Excerpt provided below:
As US sanctions loom over Ethiopia, who is the real target?

An executive order by Joe Biden makes way for sanctions on all main parties fighting in northern Ethiopia. However, diplomatic positions taken by the US make it evident that the primary target is the Ethiopian federal government, and not the TPLF which has been accused of multiple massacres and human rights violations

September 20, 2021 by Pavan Kulkarni
Photo: Courtesy KUNGU AL-MAHADI ADAM

On September 17, the US president Joe Biden issued an executive order authorizing the Treasury and State Departments to impose sanctions aimed at pressurizing the Ethiopian federal government to negotiate a ceasefire with Tigray People’s Liberation Front (TPLF). This was welcomed by the northern-Ethiopian separatist TPLF, which has allegedly been committing multiple massacres of civilians while on the retreat after suffering military losses earlier this month.

The text of the order makes way for sanctions on all main parties fighting in northern Ethiopia. However, diplomatic positions taken by the US since the start of this civil war almost a year ago make it evident that the primary target is the Ethiopian federal government, and not the TPLF.

Marginalized after 27 years of authoritarian rule over the country, the TPLF, which is now designated by the Ethiopian parliament as a terrorist organization, has expressed its willingness to cooperate with the US government to end the civil war it started by attacking a federal army base in Tigray regional state’s capital city, Mekele, in November 2020.

Condemning Biden for “cajoling the terrorist TPLF,” the Ethiopian American Civic Council (EACC) said in a press statement on September 17, “The TPLF-led war has resulted in the massacre of thousands of civilians.. internal displacement; and severe food shortages.” The EACC is the largest Ethiopian diaspora organization in the US with 750,000 members.
End of Excerpt provided.
Entries supplied below:
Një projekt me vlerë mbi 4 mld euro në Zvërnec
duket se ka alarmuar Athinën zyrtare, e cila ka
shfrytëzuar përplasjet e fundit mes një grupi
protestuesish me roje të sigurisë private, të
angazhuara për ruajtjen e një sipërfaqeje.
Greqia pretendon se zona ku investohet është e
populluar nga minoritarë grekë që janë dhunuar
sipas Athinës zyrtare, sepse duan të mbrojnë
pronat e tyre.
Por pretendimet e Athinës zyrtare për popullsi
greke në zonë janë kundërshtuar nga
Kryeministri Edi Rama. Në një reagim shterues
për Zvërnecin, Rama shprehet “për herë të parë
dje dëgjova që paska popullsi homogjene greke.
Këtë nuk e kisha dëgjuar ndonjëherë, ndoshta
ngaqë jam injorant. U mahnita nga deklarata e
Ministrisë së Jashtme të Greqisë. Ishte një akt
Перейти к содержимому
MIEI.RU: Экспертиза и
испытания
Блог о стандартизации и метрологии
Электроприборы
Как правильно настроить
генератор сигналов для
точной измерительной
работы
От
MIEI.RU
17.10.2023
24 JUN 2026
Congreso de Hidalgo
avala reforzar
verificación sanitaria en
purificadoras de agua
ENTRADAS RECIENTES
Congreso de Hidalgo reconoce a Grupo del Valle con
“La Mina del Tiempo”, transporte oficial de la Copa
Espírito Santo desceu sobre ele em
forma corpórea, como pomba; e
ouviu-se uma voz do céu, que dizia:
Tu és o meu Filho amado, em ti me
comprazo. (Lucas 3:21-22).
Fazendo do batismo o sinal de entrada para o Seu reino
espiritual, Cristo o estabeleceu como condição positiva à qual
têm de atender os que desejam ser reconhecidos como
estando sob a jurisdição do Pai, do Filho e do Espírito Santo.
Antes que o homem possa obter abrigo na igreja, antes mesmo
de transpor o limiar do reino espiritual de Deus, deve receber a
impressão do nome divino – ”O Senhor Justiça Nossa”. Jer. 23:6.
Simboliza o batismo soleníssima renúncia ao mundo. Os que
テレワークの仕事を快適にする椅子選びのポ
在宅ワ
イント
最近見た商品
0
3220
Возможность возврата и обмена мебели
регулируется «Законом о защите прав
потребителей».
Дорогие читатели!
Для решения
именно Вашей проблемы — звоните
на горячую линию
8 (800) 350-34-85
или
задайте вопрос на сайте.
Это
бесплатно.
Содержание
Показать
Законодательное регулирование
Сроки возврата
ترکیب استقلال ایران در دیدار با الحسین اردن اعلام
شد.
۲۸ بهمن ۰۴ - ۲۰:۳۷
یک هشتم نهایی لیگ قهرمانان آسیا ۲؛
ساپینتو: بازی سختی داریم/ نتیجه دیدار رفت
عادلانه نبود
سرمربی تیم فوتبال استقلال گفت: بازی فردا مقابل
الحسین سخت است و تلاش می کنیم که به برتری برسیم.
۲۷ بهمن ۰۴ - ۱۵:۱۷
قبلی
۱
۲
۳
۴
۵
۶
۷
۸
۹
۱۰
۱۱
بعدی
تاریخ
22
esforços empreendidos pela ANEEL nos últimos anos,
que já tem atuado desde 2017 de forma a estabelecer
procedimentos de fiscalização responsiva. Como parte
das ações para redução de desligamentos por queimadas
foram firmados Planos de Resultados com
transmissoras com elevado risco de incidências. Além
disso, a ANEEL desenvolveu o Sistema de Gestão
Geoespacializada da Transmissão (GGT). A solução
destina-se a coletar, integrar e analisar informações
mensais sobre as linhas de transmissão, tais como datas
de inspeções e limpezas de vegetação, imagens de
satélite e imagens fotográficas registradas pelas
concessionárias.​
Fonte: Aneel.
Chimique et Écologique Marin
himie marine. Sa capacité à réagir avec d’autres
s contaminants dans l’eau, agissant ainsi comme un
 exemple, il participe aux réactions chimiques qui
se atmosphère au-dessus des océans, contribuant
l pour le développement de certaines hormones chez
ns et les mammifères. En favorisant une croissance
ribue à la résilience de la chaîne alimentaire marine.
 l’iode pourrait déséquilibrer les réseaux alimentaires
End of Entries supplied.
Entries supplied below:
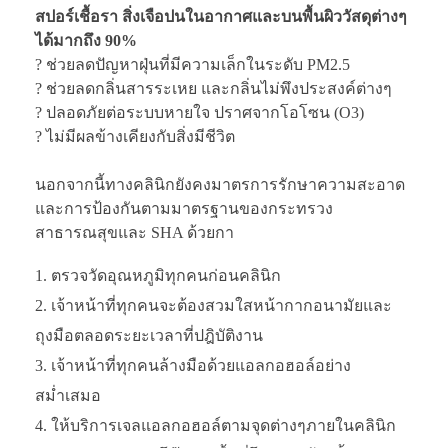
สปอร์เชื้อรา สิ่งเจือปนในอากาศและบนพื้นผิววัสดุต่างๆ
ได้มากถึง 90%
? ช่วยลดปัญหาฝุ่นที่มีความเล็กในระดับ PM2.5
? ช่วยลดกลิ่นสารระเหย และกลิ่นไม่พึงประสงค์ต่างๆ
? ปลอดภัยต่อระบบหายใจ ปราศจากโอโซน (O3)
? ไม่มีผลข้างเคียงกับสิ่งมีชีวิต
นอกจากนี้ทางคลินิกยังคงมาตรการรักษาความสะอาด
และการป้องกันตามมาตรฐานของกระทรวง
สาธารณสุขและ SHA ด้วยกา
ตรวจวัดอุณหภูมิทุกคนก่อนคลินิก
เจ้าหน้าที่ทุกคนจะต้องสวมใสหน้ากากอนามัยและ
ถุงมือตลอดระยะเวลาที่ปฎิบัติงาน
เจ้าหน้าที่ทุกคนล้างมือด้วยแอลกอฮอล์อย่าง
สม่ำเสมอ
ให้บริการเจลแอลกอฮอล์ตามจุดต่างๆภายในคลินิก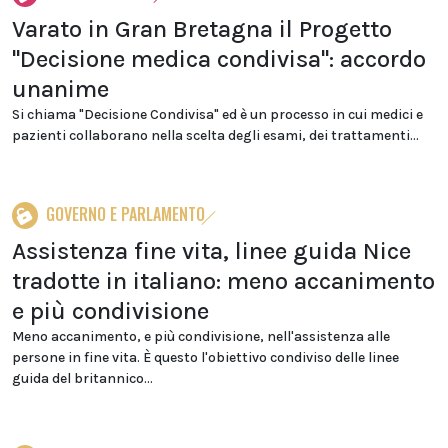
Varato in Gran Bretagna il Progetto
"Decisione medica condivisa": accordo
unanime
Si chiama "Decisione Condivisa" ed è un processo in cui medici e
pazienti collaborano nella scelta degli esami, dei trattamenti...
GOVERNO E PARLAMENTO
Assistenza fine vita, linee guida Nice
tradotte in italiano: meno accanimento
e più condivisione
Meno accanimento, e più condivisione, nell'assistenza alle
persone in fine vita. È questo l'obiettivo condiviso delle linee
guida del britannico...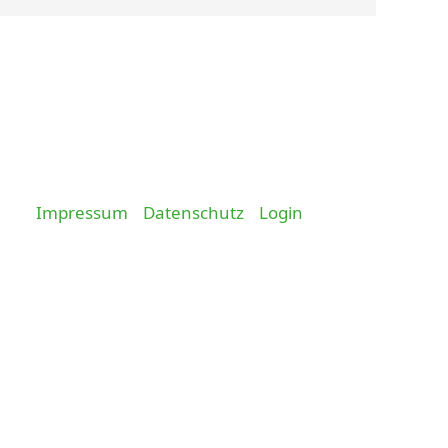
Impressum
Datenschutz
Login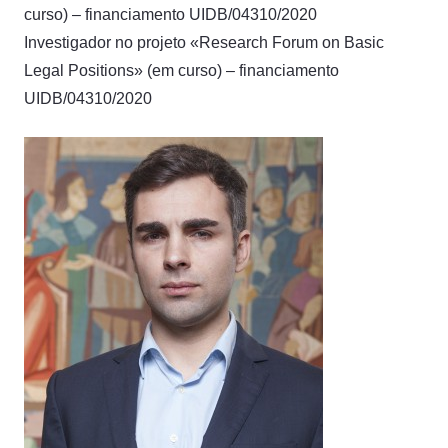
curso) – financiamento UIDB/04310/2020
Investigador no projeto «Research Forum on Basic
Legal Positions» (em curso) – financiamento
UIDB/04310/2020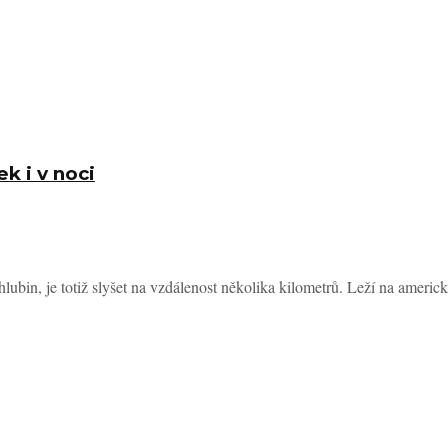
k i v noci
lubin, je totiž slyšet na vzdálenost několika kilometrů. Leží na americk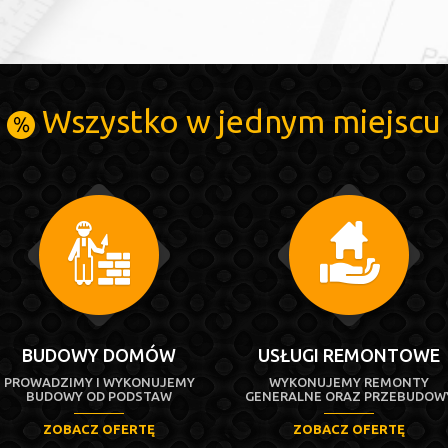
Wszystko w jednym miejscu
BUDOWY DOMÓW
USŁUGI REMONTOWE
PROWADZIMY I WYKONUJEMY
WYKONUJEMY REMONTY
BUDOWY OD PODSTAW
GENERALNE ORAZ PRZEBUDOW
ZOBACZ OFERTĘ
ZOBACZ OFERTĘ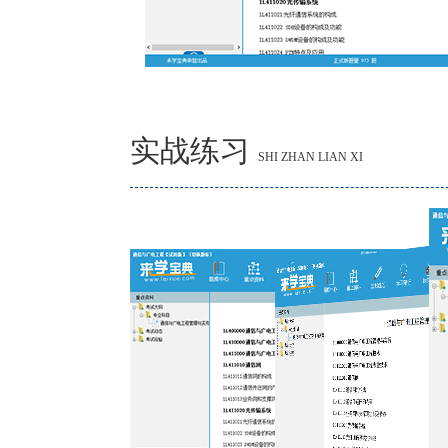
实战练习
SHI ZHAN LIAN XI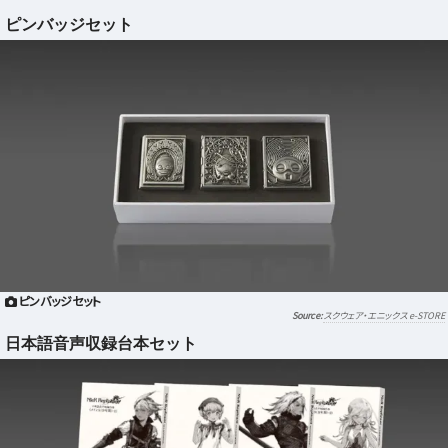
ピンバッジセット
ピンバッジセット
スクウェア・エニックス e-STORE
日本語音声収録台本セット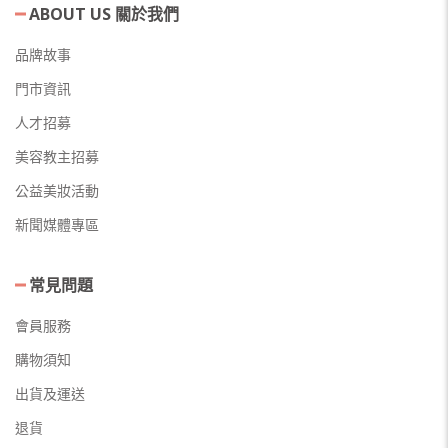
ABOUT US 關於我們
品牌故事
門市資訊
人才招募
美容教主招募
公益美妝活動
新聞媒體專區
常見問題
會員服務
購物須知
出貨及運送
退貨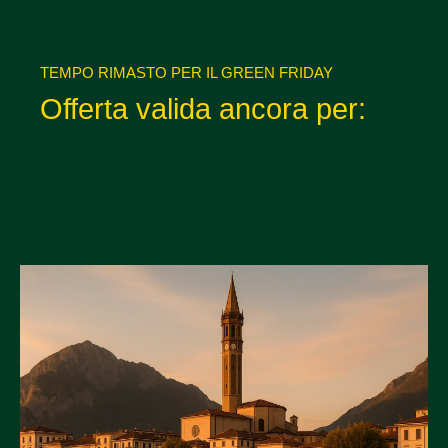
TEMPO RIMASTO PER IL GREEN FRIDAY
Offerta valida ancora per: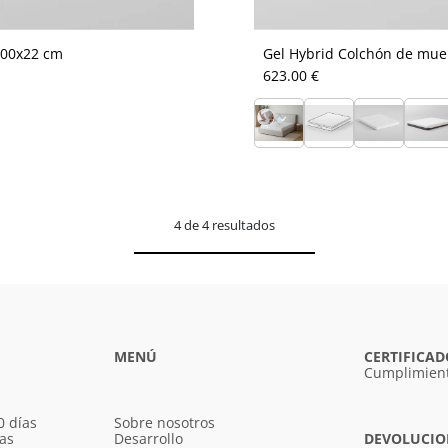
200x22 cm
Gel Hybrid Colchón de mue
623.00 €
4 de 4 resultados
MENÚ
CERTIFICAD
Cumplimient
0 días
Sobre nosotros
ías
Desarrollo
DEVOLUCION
End of Entries supplied.
Task to complete: In the article about US sanctions on Ethiopia, what results does the EACC press statement attribute to the TPLF-led war? List them all.

Task answer:
- The massacre of thousands of civilians
- Internal displacement
- Severe food shortages